As técnicas de recuperação e sequenciação de ADN antigo podem ser utilizadas, pois as águas frias preservam melhor o ADN que quando ele está exposto ao ar. Outros territórios submersos, como a Beríngia (que ligava o norte da Sibéria ao Alaska) poderão ser também sondados desta maneira, no futuro. Lembremos que a Beríngia foi o território originário das primeiras populações da América. 

As terras submersas, Doggerlands, foram baptizadas segundo a designação duma zona do mar do Norte rica em peixe (Dogger Banks). Há 50 mil anos atrás, a paisagem era bem diversa. 
Esta região estendia-se desde Amesterdão até à Escócia e ao sul da Noruega. Abrangia, pelo menos, 180 mil quilómetros quadrados de terra emersa, quatro vezes maior que a Holanda de hoje. 

                          Picture of Doggerland

Muitas informações estão disponíveis no site do magazine Science, no artigo «Lost world revealed by human, Neandethal relics washed up on North Sea  beaches» (O mundo perdido revelado pelos restos humanos e neandertais encontrados em praias do Mar do Norte) 


 
Arqueólogo Luc segura um artefacto neandertal em sílex, com parte envolvida em «cola» de bétula. 

O pedaço de sílex talhado, encontrado nas praias do Mar do Norte, tem pelo menos 50 mil anos, sendo portanto tecnologia neandertal.
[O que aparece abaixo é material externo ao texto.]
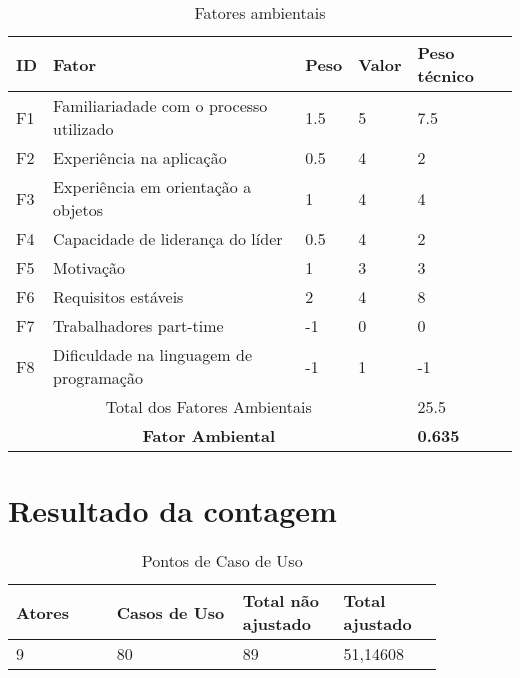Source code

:     \begin{table}[!h]
    \centering
    \caption{Fatores ambientais}
    \label{fatores_ambientais}
    \begin{tabular}{l|l|l|l|l}
    \hline
    ID  & Fator                                                          & Peso & Valor & Peso técnico\\
    \hline
    F1  & Familiariadade com o processo utilizado                        &  1.5  &  5  & 7.5  \\
    F2  & Experiência na aplicação                                       &  0.5  &  4  & 2  \\
    F3  & Experiência em orientação a objetos                            &   1   &  4  & 4  \\
    F4  & Capacidade de liderança do líder                               &  0.5  &  4  & 2  \\
    F5  & Motivação                                                      &   1   &  3  & 3  \\
    F6  & Requisitos estáveis                                            &   2   &  4  & 8  \\
    F7  & Trabalhadores part-time                                        &  -1   &  0  & 0  \\
    F8  & Dificuldade na linguagem de programação                        &  -1   &  1  & -1  \\
    \hline
    \multicolumn{4}{c}{Total dos Fatores Ambientais} & 25.5\\
    \hline
    \multicolumn{4}{c}{\textbf{Fator Ambiental}} & \textbf{0.635}\\
    \hline
    \end{tabular}
    \end{table}

\section{Resultado da contagem}

\begin{table*}[!h]
\centering
\caption{Pontos de Caso de Uso}
\label{Rotulo}
  \begin{tabular}{|p{0.20\linewidth}|p{0.25\linewidth}|p{0.20\linewidth}|p{0.20\linewidth}|}
  \hline
  \textbf{Atores} & \textbf{Casos de Uso} & \textbf{Total não ajustado} & \textbf{Total ajustado} \\ 
  \hline

  9 & 80 & 89 & 51,14608\\
  \hline
  \end{tabular}
\end{table*}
Segundo a análise química, esta ponta de sílex era mantida (na ponta de uma lança ou seta) através de uma «cola» feita da resina de bétula. Isto implica tecnologia sofisticada para extrair e processar esta «cola».
Pode-se esperar encontrar restos do Homo antecessor (800 mil anos), cujas pegadas no Reino Unido, datadas no seu contexto geológico, permitem afirmar que estes deambularam aí. 
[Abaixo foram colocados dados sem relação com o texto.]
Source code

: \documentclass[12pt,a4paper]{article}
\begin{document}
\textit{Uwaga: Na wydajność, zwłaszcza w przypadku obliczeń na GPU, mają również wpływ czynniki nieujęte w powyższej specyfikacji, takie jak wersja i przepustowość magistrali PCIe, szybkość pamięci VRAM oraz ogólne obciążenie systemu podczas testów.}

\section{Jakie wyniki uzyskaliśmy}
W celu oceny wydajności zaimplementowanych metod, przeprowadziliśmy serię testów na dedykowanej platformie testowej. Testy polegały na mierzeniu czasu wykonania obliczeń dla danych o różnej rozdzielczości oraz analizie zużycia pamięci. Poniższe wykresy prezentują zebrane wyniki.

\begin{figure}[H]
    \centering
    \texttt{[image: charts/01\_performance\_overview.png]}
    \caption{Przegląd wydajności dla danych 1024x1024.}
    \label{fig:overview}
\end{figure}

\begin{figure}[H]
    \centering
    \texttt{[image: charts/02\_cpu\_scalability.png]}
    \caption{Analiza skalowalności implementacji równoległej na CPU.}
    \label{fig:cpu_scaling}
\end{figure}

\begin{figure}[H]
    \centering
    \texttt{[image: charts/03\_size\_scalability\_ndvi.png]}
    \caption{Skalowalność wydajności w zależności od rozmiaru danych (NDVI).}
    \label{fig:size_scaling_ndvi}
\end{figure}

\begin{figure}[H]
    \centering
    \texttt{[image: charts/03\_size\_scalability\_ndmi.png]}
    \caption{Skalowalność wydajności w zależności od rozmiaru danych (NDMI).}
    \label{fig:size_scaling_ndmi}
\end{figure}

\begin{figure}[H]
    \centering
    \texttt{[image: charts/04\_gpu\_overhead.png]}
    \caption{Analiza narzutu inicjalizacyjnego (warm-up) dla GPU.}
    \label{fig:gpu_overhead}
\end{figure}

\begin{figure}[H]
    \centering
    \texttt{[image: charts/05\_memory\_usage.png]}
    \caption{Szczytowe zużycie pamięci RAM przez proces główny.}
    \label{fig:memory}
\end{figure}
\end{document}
Os neandertais, há cem mil anos, eram caçadores especializados, adaptados a viver numa região fria como o norte siberiano, de hoje em dia. 
Há 45 mil anos, os homens anatomicamente modernos entraram na Europa (vindos de África) e as áreas de ocupação dos neandertais começaram lentamente a diminuir. Pensa-se que as Doggerlands foram local de ocupação do homem moderno, há cerca de 40 mil anos, quando esta  zona se apresentava como uma estepe gelada. 
Por volta de 20 mil anos, uma vaga de frio trouxe um severo arrefecimento a toda a região, que a tornou demasiado fria para ser habitável. Mas, há 15 mil anos, o reaquecimento trouxe um breve período de abundância, como se pode comprovar por amostras de pólen, de ADN antigo, de madeira fossilizada,  que permitem reconstituir uma paisagem de florestas e de rios, cheia de vida selvagem e de humanos, cujos restos incluem artefactos finamente trabalhados em pedra, em osso e em marfim de rena. 


               
     Maxilar de um adolescente que habitava em zona agora submersa do Mar do Norte.

              
     Calote craniana com 13 mil anos de H. sapiens, «pescada» ao largo de Roterdão

Vale a pena analisar em detalhe o artigo supra-citado, do qual extraí as imagens anteriores.

Nestas costas do Mar do Norte há um manancial de restos arqueológicos por descobrir, que nos permitem traçar uma parte literalmente submersa da aventura humana.